Due to the Covid-19 pandemic, many people have now heard of – and have received – an mRNA vaccine. Now a game-changer, scientists are wondering if mRNA vaccines could provide a cure for cancers, HIV, tropical diseases, and even give us superhuman immunity?
- Messenger ribonucleic acid, or mRNA, carries genetic code from DNA to a cell’s protein-making machinery. Without mRNA, your genetic code wouldn’t be used, proteins wouldn’t be made, and your body wouldn’t work. If DNA is the bank card, then mRNA is the card reader.
- When a virus enters our cells it releases its own RNA, tricking our cells into replicating copies of the virus in the form of viral proteins.
- Traditional vaccines would work by injecting inactive virus proteins called antigens to trigger the body’s immune system to recognize the virus when it appears.
Now mRNA vaccines are seen as safer, cheaper, and quicker to produce, compared to traditional vaccines — not to mention an efficacy rate scientists pre-COVID-19 would have found pretty amazing.
Now the possibilities seem endless, and scientists are looking to address many other diseases.
- New mRNA technology is looking to be applied to Sars and HIV, as well as Zika, herpes and malarial parasites in the pathogens camp.
- Autoimmune diseases. Beyond the scope of “vaccines,” there could also be “treatments” for ailments such as inflammation, opening up many possibilities.
Lipids or fats used to envelope the mRNA and safely deliver it to the cells of the body were perfected in 2018, just in time for the Covid-19 vaccine development.
- Many research studies looking at broader applications of combining this new lipid delivery technique with mRNA are looking at genetic disorders, cancer immunotherapy, infectious diseases and bacterial infections.
- Other pharmaceuticals are developing vaccines and treatments for cystic fibrosis, multiple sclerosis, heart disease, pulmonary disease, and asthma.
The first of the newest mRNA vaccines could be for influenza.
And several pharmaceuticals are pursuing vaccines and treatments for cancer.

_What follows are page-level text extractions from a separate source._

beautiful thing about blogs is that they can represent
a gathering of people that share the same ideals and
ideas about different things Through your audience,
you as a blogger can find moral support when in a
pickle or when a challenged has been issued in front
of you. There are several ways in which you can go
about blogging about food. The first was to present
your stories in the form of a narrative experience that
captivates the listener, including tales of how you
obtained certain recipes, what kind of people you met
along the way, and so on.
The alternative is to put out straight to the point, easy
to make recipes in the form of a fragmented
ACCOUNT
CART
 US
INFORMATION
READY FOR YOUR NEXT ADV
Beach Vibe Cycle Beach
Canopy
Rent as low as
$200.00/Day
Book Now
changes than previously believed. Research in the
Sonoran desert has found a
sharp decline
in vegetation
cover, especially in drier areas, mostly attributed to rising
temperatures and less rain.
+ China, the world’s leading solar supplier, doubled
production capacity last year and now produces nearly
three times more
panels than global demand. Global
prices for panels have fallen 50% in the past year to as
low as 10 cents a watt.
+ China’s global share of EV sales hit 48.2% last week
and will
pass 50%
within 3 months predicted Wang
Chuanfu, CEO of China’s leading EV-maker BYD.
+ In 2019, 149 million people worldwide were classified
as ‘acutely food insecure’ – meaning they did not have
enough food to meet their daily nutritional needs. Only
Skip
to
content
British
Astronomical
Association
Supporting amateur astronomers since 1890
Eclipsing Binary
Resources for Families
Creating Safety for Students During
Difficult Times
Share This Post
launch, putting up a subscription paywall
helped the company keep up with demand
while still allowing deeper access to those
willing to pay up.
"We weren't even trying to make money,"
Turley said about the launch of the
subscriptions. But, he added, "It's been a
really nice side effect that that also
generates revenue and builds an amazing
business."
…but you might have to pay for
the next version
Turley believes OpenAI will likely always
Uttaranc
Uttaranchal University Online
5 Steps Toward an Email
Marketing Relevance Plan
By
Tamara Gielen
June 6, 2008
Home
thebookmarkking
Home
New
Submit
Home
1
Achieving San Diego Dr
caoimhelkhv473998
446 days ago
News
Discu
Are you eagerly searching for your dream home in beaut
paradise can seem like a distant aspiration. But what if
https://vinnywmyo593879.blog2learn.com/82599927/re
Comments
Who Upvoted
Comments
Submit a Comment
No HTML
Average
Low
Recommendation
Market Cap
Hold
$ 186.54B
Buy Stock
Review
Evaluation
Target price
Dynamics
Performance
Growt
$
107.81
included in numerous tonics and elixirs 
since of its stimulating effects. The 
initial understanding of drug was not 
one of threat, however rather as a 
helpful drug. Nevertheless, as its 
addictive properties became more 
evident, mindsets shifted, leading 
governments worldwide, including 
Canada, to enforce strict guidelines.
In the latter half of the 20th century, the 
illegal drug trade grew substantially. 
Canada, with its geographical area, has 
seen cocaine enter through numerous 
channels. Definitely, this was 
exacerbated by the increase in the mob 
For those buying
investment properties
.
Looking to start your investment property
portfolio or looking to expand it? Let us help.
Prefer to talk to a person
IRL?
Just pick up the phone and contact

“You can train your immune system to recognise and kill those cells, just like you can train your immune system to recognise and kill a virus: it’s the same idea, you just figure out what proteins are on the surface of your tumour cells and use that as a vaccine”.
The idea of patient-specific, individualised medicine has been a tantalising prospect for years – this could be another door pushed wide open by mRNA, according to Blakney. In theory, “they take out your tumour, they sequence it, see what’s on the surface of it, and then they make a vaccine specifically for you”.
There is also potential for concerns of antibiotic resistance, lactose intolerance, and high cholesterol.